Exercise goal:
Translate this sentence from the RNA-seq text into Spanish: "Our program, CRAC, uses a double k-mer profiling approach to detect candidate mutations, indels, splice or fusion junctions in each single read."

Source text: Begin

Whatever the biological questions it addresses, each RNA-seq analysis requires a computational prediction of either small scale mutations, indels, splice junctions or fusion RNAs. This prediction is currently performed using complex pipelines involving multiple tools for mapping, coverage computation, and prediction at distinct steps. We propose a novel way of analyzing reads that integrates genomic locations and local coverage, and delivers all above mentioned predictions in a single step. Our program, CRAC, uses a double k-mer profiling approach to detect candidate mutations, indels, splice or fusion junctions in each single read. Compared to existing tools, CRAC provides state of the art sensitivity and improved precision for all types of predictions, yielding high rates of true positive candidates (99.5% for splice junctions). When applied to four breast cancer libraries, CRAC recovered 74% of validated fusion RNAs and predicted reccurrent fusion junctions that were overseen in previous studies. Importantly, CRAC improves its predictive performance when supplied with e.g. 200 nt reads and should fit future needs of read analyses.

Source text: End
Supplied data: Begin

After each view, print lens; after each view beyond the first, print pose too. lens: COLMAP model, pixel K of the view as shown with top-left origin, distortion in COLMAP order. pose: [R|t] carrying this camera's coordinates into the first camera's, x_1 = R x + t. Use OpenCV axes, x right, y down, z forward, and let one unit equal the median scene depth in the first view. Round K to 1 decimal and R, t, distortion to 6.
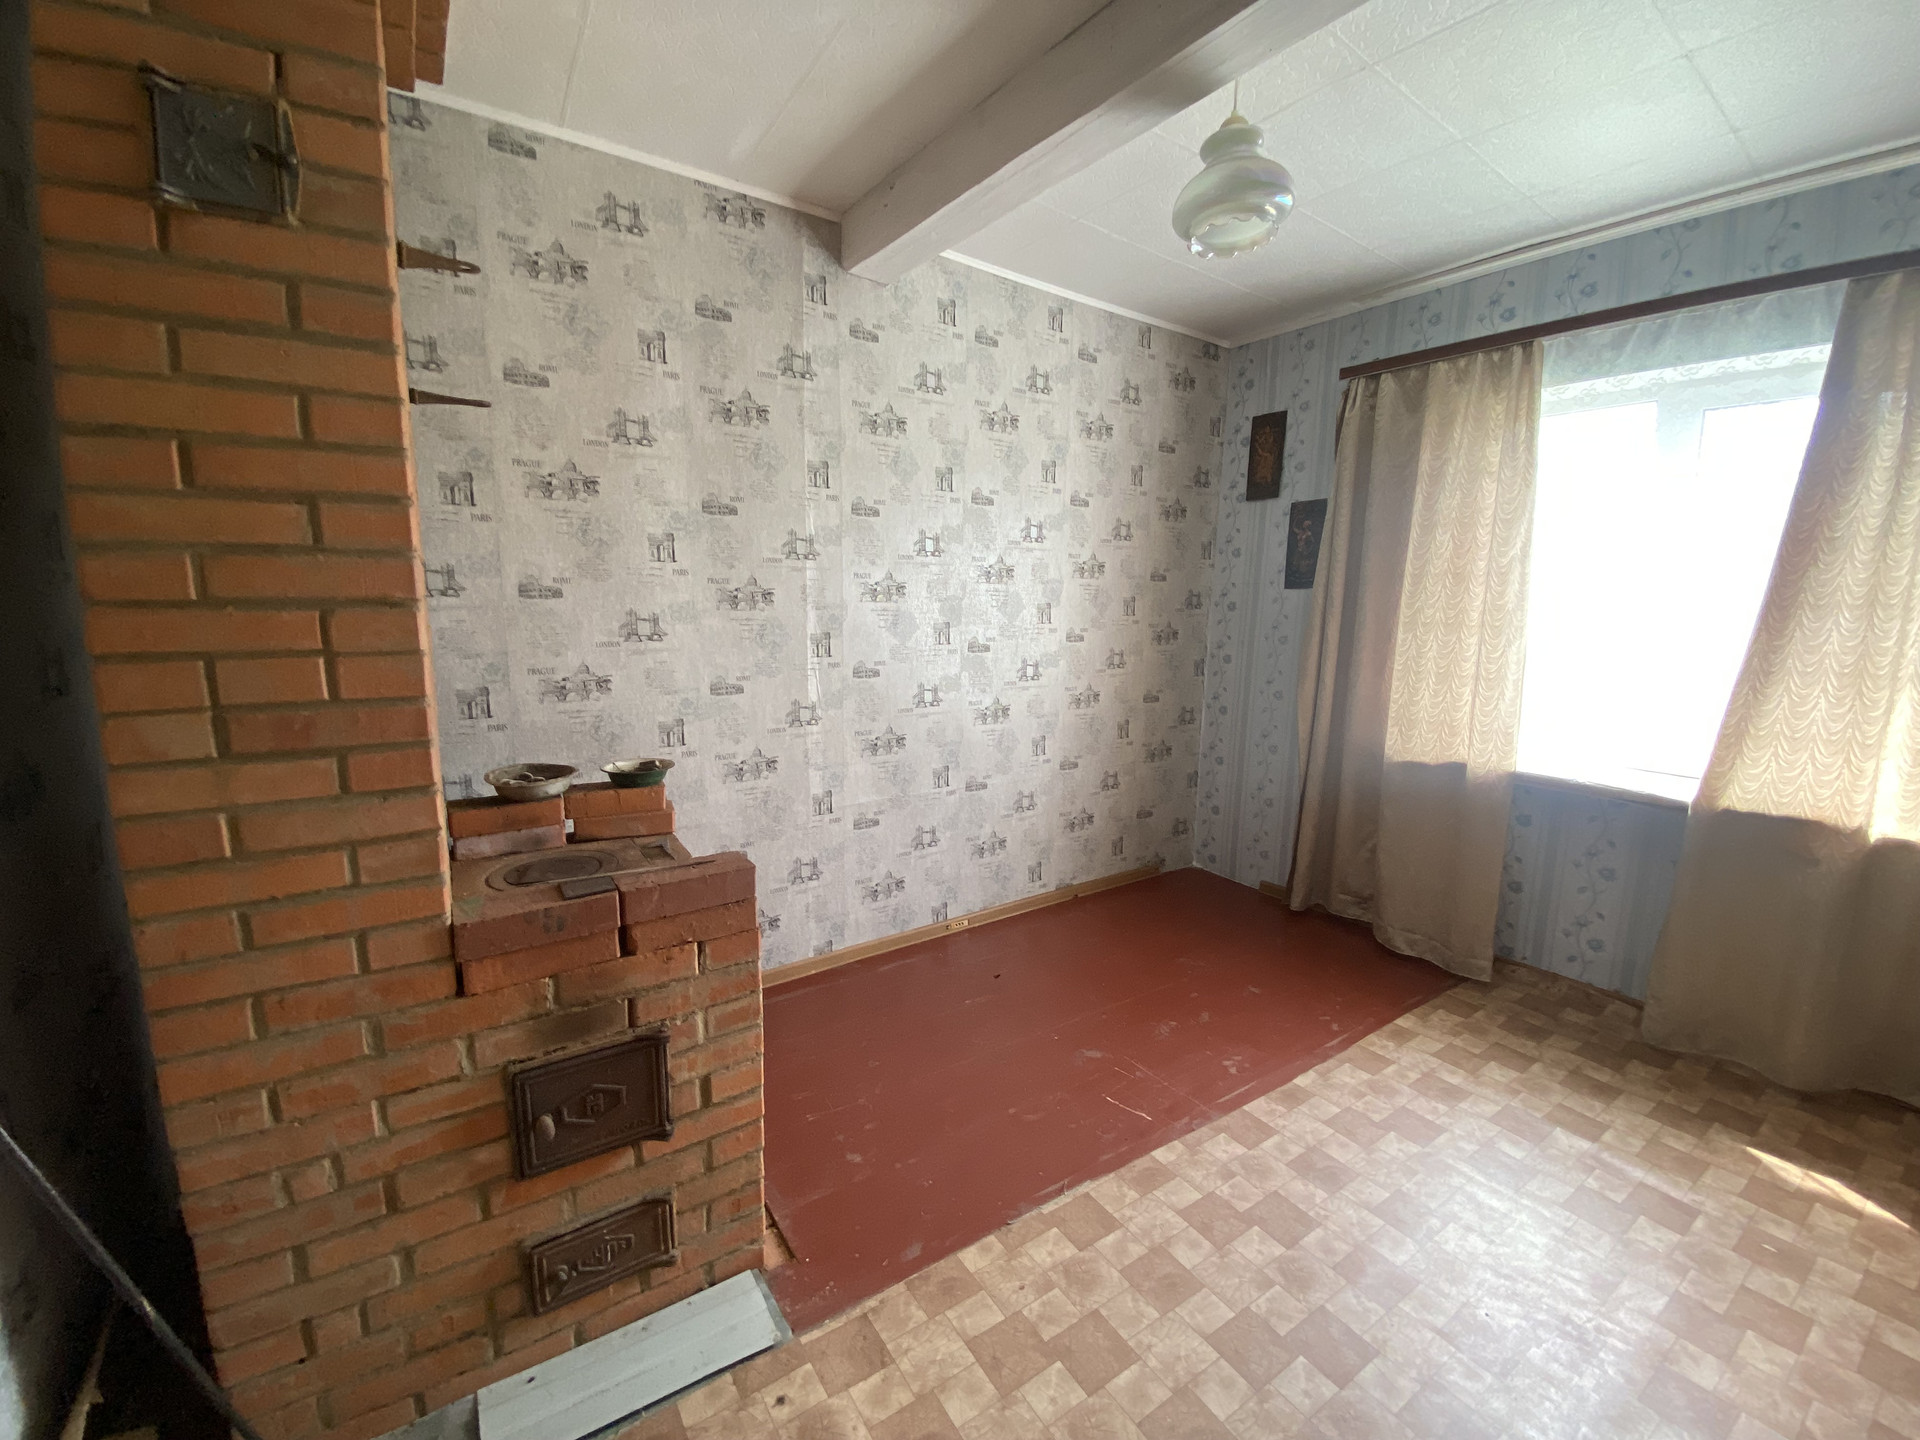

Supplied data: End

Written response:
Nuestro programa, CRAC, utiliza un enfoque de perfilado doble de k-meros para detectar mutaciones, indels y uniones de empalme o de fusión candidatas en cada lectura individual.